Employees can leverage many tools for rewards, like ownership and compensation. But the most dangerous promises are often time-based: over time, this will become bigger. Over time, you will have more. Over time, the structure will catch up.
But time never gives notice when it leaves. You arrive at a later version of your life, only to realize that the promises made in future tense were never fulfilled—though perhaps they were.
For ambitious people, you must realize that “being chosen” and “being seen” are two different things. Being chosen is emotional: you’re special, we believe in you, you belong here. Being seen is structural: this is your scope, this is your authority, this is your economic participation, this is your decision-making power, this is the change that will happen if you succeed.
If you truly have potential, go where someone is willing to truly see it. Go where your value is embedded into the organizational structure itself.
The new moat
Of course, you can read all this cynically. You might think every recruitment narrative is manipulation, every mission is a veneer, every company is trying to make you feel special to rent your life at a discount.
But our psychology inherently needs to believe in something. We want our work to be meaningful, our sacrifices to serve a purpose, our talents to be seen by those who can truly use them. This does not make us naive; it simply makes us human.
Great companies have always been new containers for this need. They are not just carriers of products or profits; they are structures of ambition.
Silicon Valley loves categories: technical, non-technical, researchers, operators, founders, investors, mission-driven, mercenaries… then forgets that most truly excellent people do not live inside a single box. They live across multiple boxes, borrowing from one, breaking another, combining things that shouldn’t normally touch, ultimately creating new forms that others later mistake as obvious.
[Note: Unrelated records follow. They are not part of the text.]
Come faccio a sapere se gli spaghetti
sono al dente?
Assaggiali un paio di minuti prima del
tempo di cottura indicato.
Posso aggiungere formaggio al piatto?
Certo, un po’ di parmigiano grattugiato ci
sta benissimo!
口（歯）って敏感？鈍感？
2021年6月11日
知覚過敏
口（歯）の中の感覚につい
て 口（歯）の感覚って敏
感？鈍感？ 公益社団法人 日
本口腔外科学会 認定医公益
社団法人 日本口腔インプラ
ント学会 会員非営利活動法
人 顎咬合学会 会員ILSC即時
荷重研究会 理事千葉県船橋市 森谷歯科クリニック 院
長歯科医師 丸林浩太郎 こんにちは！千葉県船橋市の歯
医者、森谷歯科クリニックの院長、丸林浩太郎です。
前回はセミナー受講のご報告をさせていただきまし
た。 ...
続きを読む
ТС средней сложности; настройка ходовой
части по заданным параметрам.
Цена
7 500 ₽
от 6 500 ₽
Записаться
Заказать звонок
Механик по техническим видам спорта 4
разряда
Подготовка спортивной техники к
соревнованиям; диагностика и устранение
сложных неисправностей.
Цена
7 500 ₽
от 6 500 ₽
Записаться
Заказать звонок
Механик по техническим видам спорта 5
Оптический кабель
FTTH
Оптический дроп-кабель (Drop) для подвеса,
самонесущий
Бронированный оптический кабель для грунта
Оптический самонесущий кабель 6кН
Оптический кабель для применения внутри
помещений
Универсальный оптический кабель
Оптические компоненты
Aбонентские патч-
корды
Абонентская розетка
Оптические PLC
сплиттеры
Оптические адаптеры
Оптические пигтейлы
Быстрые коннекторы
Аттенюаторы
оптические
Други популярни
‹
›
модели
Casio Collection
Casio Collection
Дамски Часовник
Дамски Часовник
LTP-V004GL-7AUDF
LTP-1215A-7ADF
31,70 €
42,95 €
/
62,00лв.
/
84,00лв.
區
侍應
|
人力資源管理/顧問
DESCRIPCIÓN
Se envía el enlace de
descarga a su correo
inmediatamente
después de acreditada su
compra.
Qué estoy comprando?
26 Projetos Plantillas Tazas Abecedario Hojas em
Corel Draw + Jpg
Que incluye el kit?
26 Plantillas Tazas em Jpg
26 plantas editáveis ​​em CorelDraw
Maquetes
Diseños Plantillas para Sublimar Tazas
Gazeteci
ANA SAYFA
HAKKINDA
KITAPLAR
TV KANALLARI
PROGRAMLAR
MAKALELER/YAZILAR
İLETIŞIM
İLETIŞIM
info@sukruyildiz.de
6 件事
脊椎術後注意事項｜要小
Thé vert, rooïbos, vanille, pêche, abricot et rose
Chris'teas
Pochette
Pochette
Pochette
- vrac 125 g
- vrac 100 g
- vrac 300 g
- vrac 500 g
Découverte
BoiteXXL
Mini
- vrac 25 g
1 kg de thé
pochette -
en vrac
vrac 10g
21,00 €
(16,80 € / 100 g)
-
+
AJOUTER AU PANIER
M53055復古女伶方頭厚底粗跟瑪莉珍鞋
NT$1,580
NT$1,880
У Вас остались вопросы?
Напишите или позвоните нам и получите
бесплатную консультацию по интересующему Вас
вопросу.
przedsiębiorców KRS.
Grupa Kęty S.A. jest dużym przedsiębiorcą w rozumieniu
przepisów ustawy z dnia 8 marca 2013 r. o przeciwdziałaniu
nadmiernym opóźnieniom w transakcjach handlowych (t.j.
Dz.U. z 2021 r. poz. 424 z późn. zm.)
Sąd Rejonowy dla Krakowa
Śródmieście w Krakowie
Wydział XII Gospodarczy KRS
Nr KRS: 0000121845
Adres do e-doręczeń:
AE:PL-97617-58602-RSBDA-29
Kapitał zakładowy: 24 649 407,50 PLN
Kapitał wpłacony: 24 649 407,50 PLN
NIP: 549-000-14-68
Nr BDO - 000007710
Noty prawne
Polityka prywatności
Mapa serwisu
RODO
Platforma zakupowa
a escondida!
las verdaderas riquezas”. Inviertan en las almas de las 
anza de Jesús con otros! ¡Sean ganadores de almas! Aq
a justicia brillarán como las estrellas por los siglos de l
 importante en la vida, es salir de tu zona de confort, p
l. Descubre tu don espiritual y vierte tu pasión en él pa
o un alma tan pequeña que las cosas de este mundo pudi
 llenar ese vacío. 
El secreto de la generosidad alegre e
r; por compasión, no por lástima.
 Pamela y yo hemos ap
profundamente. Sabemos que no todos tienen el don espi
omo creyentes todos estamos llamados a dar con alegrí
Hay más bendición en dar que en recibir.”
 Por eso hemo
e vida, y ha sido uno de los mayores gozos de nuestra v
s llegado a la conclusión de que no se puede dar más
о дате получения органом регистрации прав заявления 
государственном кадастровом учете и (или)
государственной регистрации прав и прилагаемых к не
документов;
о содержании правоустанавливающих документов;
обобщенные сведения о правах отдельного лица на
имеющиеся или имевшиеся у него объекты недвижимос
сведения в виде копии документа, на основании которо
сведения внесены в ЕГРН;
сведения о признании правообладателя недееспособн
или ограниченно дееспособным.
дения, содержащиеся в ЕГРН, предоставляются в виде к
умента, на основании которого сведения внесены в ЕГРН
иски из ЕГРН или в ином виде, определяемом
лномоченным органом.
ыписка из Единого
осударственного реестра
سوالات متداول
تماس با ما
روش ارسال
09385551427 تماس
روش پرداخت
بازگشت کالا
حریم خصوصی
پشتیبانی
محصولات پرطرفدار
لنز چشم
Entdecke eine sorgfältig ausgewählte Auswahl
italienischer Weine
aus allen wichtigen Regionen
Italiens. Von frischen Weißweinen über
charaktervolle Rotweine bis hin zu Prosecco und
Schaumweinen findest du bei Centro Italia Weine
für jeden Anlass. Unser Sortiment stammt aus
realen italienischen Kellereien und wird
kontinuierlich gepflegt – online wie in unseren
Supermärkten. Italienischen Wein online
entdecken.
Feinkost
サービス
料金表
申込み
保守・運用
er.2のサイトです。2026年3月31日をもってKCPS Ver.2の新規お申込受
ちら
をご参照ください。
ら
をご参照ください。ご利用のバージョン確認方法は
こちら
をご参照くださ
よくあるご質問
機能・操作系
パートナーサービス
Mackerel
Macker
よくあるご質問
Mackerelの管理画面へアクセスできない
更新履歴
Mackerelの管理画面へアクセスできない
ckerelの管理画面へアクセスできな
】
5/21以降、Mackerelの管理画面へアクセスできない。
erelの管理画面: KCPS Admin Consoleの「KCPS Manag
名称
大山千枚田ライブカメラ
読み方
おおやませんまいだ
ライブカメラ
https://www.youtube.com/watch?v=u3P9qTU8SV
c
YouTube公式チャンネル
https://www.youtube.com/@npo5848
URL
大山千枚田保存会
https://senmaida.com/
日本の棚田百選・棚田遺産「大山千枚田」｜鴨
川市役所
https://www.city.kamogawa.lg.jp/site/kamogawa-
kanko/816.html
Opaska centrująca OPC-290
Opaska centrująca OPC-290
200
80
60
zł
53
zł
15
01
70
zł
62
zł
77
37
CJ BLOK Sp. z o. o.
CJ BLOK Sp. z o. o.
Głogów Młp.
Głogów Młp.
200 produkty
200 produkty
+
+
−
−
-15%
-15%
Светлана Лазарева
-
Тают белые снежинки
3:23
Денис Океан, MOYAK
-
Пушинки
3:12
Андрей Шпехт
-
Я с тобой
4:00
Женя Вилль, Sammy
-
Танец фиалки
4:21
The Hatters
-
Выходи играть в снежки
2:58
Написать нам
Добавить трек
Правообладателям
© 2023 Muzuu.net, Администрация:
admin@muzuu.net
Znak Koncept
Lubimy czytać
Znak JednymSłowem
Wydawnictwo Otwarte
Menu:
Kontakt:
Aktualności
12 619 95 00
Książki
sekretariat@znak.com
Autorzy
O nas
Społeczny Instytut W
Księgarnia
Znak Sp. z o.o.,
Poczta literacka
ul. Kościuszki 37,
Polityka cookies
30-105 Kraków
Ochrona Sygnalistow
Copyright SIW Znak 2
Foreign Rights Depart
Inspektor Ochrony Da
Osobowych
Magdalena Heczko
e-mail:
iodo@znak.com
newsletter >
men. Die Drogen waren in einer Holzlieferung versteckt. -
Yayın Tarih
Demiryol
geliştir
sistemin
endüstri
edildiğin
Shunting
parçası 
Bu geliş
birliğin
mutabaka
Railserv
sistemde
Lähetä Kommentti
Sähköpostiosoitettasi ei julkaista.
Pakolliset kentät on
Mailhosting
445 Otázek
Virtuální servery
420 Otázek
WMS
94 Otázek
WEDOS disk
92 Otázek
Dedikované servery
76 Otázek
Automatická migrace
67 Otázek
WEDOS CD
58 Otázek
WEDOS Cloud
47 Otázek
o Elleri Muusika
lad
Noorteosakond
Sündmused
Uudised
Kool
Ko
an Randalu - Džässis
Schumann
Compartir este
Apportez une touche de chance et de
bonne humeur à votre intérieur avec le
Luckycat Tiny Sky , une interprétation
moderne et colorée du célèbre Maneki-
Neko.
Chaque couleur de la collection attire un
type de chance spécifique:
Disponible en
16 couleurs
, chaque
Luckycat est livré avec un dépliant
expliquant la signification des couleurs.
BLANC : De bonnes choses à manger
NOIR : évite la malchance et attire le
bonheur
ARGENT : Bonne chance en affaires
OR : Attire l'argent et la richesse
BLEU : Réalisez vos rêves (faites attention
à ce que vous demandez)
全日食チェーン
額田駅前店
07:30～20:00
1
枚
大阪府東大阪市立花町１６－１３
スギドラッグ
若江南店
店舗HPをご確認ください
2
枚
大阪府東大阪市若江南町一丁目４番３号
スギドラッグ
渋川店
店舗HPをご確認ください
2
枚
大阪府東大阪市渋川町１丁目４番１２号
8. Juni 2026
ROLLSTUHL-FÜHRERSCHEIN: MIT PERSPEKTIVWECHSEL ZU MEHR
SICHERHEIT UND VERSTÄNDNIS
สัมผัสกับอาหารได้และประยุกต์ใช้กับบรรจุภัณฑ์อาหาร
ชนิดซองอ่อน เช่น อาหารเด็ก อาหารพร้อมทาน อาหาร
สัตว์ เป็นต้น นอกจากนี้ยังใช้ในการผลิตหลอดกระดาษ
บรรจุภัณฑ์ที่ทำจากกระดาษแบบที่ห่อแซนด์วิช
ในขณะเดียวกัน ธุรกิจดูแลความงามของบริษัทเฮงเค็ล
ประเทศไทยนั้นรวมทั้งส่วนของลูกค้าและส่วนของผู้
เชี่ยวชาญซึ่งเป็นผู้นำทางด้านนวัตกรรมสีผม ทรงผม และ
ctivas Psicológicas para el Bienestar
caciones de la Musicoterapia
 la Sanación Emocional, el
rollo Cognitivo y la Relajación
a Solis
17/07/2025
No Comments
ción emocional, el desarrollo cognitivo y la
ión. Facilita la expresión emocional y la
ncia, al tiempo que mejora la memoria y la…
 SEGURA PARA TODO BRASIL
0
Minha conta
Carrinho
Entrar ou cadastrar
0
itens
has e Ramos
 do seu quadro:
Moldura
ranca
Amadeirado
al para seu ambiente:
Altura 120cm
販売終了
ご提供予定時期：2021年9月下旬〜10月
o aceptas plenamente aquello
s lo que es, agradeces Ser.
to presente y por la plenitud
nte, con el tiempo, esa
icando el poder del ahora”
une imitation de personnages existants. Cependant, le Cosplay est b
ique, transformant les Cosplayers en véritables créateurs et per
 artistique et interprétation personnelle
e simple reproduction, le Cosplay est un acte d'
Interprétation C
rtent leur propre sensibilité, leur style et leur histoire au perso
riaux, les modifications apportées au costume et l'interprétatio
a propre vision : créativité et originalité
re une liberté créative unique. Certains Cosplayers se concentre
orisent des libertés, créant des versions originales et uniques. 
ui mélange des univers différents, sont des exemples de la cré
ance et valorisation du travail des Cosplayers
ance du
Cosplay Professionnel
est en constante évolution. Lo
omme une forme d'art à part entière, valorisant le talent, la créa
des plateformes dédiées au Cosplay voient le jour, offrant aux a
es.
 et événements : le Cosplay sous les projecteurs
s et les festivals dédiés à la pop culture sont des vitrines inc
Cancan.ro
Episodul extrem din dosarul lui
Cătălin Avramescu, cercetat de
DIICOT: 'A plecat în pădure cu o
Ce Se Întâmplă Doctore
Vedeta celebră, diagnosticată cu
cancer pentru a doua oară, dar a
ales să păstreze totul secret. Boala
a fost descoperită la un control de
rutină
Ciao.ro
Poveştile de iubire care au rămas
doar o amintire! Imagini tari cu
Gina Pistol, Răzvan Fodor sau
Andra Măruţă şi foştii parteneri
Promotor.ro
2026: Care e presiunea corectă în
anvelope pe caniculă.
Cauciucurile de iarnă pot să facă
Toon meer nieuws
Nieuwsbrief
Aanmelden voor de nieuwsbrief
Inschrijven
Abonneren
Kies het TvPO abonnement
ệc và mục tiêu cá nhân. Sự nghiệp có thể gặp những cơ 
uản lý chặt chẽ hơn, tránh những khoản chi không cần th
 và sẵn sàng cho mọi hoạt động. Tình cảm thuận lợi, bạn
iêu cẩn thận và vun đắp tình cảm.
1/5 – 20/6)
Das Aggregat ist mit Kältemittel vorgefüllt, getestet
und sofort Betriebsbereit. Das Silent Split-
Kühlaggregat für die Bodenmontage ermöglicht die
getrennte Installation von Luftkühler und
The opportunity now is not to become the next OpenAI, Anthropic, Google, Palantir, or Tesla. It is to ask: what kind of company could not have existed in the past? And what kind of people have been waiting for such a company to appear?
AI will make many things easier to copy: product interfaces, workflows, prototypes, fundraising pitches, even early speed. But no matter how many narratives claim AI will make institutional creation easier, it will not make creating a new organization easy. It will not make it easy to build an organizational form that can concentrate the right people, empower them properly, bring them close to the right problems, and let their judgment compound over time.
The old talent market rewards companies that make people feel “chosen.” The next-generation talent market will reward companies that possess organizational forms impossible in the old market. And the people within them will be those who cannot be shaped by old organizational forms.